● **Work task**: In the records below, find the line that contains "QB Generator is an Exam Generator & Results" and the line that contains "It was designed". Set down exactly those lines and every line between them, and nothing more.

[Page-level text extractions]

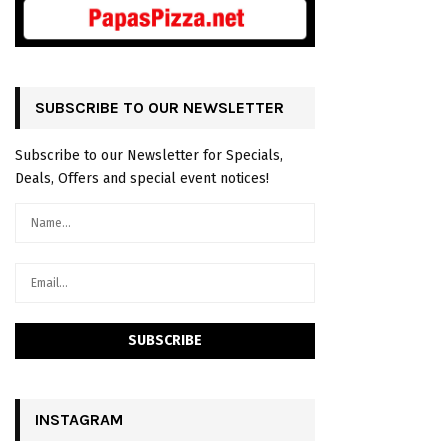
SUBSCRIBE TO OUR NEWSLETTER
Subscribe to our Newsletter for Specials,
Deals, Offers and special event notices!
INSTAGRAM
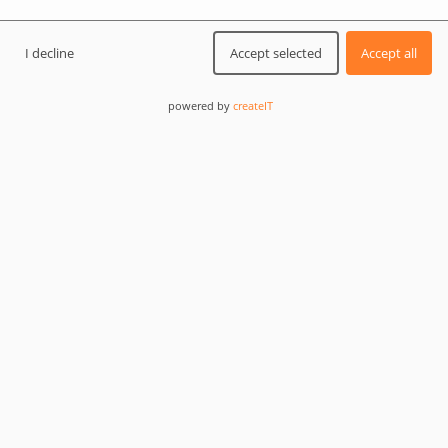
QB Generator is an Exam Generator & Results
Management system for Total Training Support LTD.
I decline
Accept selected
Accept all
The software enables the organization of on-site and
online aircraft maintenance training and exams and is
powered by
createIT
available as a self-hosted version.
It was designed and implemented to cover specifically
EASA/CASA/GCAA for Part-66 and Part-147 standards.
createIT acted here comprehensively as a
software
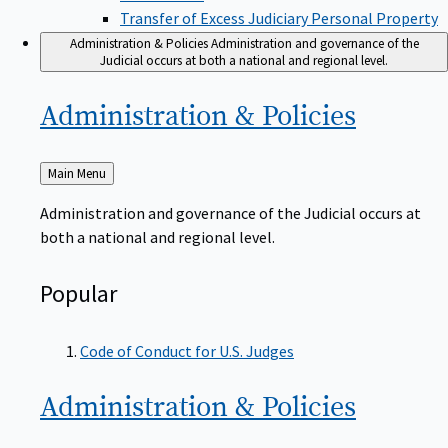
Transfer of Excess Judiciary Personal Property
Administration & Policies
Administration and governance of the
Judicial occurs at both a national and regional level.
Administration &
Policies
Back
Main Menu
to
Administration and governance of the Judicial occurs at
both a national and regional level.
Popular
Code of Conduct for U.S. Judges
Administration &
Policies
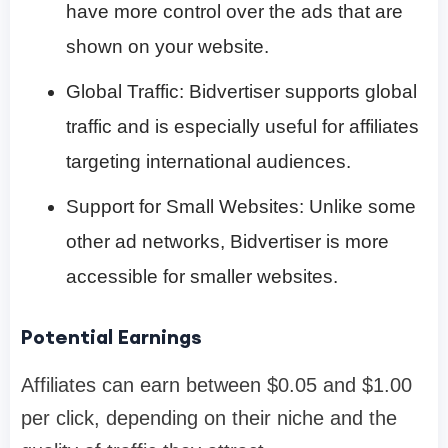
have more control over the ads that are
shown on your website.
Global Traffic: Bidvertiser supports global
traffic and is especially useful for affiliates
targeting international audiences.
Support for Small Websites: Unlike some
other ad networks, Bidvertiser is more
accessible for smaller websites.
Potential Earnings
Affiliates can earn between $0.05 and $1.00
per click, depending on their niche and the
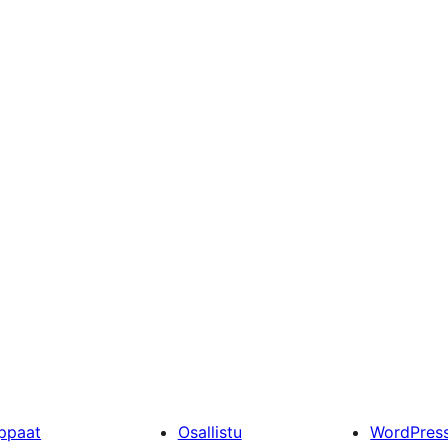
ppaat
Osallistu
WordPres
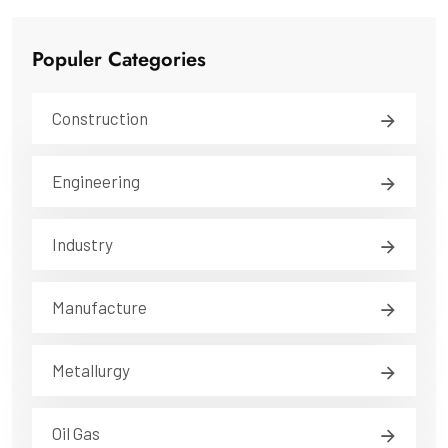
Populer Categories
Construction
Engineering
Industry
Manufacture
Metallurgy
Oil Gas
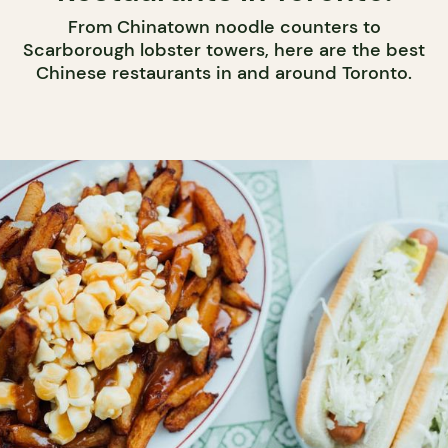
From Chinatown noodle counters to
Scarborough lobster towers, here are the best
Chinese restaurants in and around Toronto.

* * *

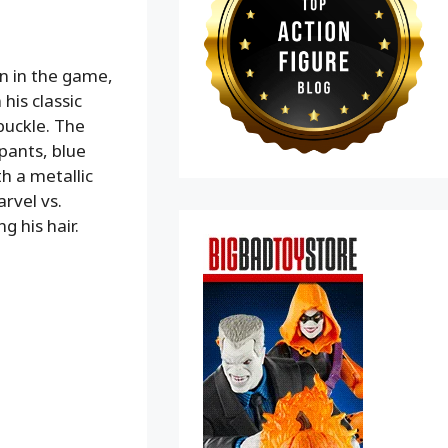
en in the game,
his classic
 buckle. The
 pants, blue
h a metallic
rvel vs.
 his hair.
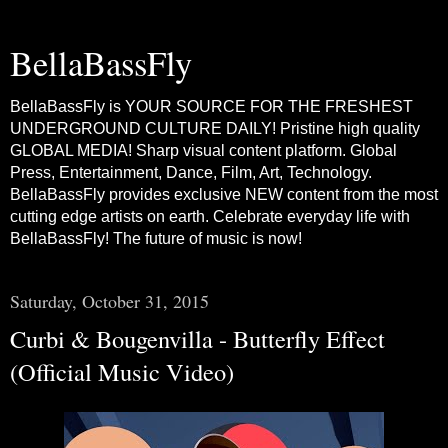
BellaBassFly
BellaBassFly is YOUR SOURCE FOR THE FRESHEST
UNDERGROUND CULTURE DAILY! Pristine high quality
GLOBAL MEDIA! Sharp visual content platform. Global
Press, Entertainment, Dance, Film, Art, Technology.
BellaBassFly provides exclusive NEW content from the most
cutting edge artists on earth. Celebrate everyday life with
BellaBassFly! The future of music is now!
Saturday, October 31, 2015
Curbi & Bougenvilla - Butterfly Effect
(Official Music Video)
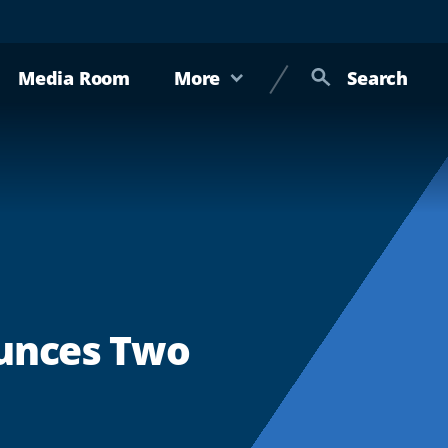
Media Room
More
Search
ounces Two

● **Result for this exercise**:
QB Generator is an Exam Generator & Results
Management system for Total Training Support LTD.
I decline
Accept selected
Accept all
The software enables the organization of on-site and
online aircraft maintenance training and exams and is
powered by
createIT
available as a self-hosted version.
It was designed and implemented to cover specifically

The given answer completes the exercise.